Because as we know, it is this stress and daily grind that inspires rich young entertainment executives, writers and perfomers to shovel industrial amounts of cocaine up their noses, and not the fact that they have more money than brain cells and can't find anything else to do for fun than follow the crowd.

Tuesday, November 07, 2006

today : I remember a forgotten man

This news has kind of slipped by unnoticed. In fact, when the story started to emerge a few days ago it said a lot that the journalists reporting it didn't attach the rider to it - that the conviction of Stefan Kiszko for the murder of Lesley Molseed was a shameful example of the system framing someone based on stereotypes. Perhaps they didn't even remember. Stefan Kiszko was disabled, suffering from XYY syndrome, a condition that can lead to developmental difficulties. Basically the prosecuting authorities found a man-child type - an unsocialised, problematic individual who seemed like he might be the kind to commit such a crime. And then they fitted him up.
I remember the day Kiszko got out. He was interviewed on TV saying that he would like to resume a normal life and perhaps get married. Prison had led him to suffer mental health issues and he never receieved an apology from the police or the autorities. He died aged 41, 18 months after his release. The official report on how the miscarriage occurred was never published.

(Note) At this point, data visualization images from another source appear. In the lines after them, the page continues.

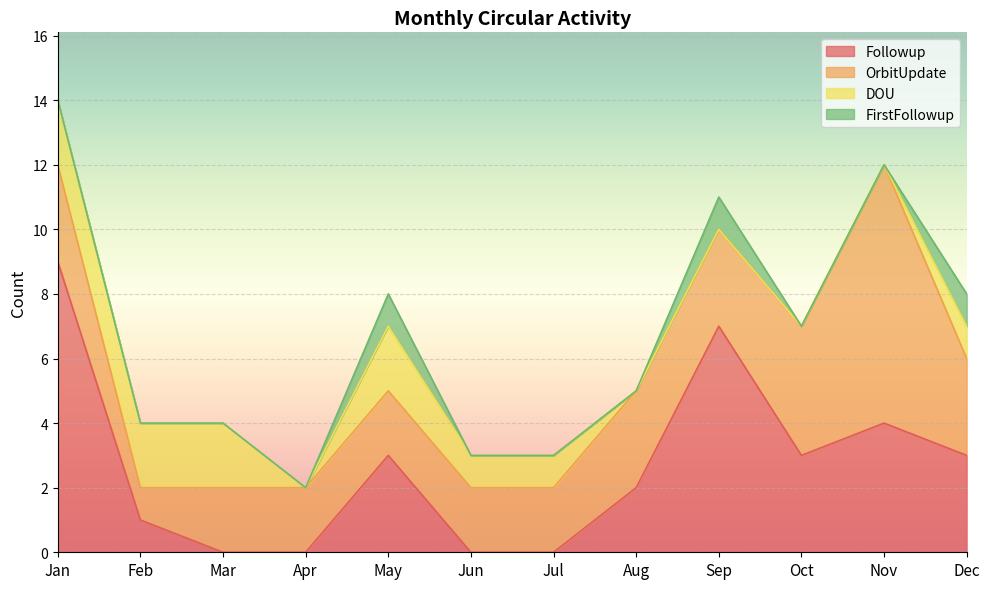

Reading left to right, transcribe all the data shown in this chart.

Followup: Jan=9	Feb=1	Mar=0	Apr=0	May=3	Jun=0	Jul=0	Aug=2	Sep=7	Oct=3	Nov=4	Dec=3
OrbitUpdate: Jan=3	Feb=1	Mar=2	Apr=2	May=2	Jun=2	Jul=2	Aug=3	Sep=3	Oct=4	Nov=8	Dec=3
DOU: Jan=2	Feb=2	Mar=2	Apr=0	May=2	Jun=1	Jul=1	Aug=0	Sep=0	Oct=0	Nov=0	Dec=1
FirstFollowup: Jan=0	Feb=0	Mar=0	Apr=0	May=1	Jun=0	Jul=0	Aug=0	Sep=1	Oct=0	Nov=0	Dec=1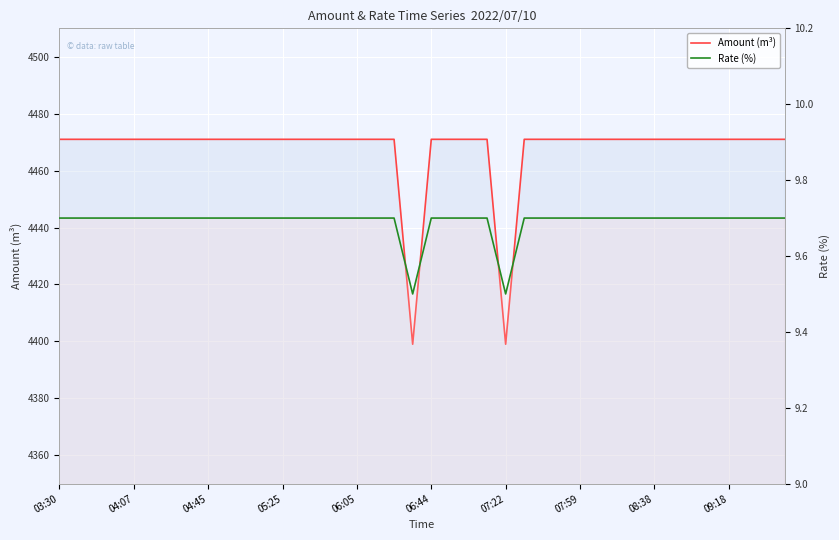

At which label is Amount (m³) closest to 4435?

03:30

Because this story was local to me and was perhaps covered more extensively than throughout the rest of the country the pathetic image of Kiszko and his mother upon his release has stayed with me. I thought about him when I myself was maliciously accused of a crime earlier this year. Luckily, despite the best efforts of the police, they couldn't build a case against me because there was no evidence (I must add the crime I was accused of was totally minor compared to Kiszko's). However, I still thought of him whilst a copper was telling lies to my face about evidence he said he had and treating me like a piece of crap.

I hope that this time the real killer of Lesley Molseed has been found and will be brought to justice. I can't imagine the police would arrest and charge someone without a pretty cast iron case already in place. I also hope that the authorities remember how, collectively, they destroyed the life of an innocent man in order to be seen to get a result.

this weeks scary and unhinged person AND crackers pop person is...

Genesis P. Orridge

today : I look into my crystal ball

I have revised my opinion of what will happen in the midterms tomorrow. Fact is, we need to learn from history. And history dictates that recently The Republicans (especially Bush & Rove pictured above) have a strange habit of winning elections that they just don't look like winning. I am suspicious. Perhaps they won't get the kicking that they deserve.